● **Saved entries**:
= = = = =

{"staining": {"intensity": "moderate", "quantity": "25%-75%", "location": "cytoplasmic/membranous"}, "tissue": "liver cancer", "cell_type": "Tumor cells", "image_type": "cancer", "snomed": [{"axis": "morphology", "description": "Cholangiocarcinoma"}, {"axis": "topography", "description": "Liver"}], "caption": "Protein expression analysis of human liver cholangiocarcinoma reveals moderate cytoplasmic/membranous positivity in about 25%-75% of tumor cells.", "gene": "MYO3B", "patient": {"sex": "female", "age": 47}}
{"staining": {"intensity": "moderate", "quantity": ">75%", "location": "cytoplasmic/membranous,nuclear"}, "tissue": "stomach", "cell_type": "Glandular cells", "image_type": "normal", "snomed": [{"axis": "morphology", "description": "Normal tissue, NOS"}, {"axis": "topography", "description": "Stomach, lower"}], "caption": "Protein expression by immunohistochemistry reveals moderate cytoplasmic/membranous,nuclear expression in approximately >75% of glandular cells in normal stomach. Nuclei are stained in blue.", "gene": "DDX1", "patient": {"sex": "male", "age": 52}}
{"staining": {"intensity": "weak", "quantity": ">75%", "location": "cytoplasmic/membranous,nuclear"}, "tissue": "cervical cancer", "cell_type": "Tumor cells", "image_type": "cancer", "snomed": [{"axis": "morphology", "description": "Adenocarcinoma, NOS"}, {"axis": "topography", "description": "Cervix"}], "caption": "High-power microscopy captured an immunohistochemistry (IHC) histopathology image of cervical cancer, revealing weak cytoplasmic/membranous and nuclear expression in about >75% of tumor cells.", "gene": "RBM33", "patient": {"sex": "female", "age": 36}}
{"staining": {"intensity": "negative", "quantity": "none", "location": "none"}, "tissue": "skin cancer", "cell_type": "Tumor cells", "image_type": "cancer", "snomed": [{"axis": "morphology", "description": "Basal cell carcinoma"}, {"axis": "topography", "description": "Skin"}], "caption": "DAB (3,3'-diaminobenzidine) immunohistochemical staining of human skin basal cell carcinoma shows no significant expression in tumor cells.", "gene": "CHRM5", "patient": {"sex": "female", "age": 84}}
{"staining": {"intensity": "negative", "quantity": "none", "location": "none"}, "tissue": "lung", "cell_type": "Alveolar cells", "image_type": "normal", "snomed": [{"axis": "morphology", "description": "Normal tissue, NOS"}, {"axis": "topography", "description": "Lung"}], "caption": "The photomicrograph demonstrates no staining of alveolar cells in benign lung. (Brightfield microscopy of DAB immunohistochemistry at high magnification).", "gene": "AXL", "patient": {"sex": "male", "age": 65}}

= = = = =

● **What you need to do**: Copy the lines of the entries above that mention "normal".

● **Answer section**:
{"staining": {"intensity": "moderate", "quantity": ">75%", "location": "cytoplasmic/membranous,nuclear"}, "tissue": "stomach", "cell_type": "Glandular cells", "image_type": "normal", "snomed": [{"axis": "morphology", "description": "Normal tissue, NOS"}, {"axis": "topography", "description": "Stomach, lower"}], "caption": "Protein expression by immunohistochemistry reveals moderate cytoplasmic/membranous,nuclear expression in approximately >75% of glandular cells in normal stomach. Nuclei are stained in blue.", "gene": "DDX1", "patient": {"sex": "male", "age": 52}}
{"staining": {"intensity": "negative", "quantity": "none", "location": "none"}, "tissue": "lung", "cell_type": "Alveolar cells", "image_type": "normal", "snomed": [{"axis": "morphology", "description": "Normal tissue, NOS"}, {"axis": "topography", "description": "Lung"}], "caption": "The photomicrograph demonstrates no staining of alveolar cells in benign lung. (Brightfield microscopy of DAB immunohistochemistry at high magnification).", "gene": "AXL", "patient": {"sex": "male", "age": 65}}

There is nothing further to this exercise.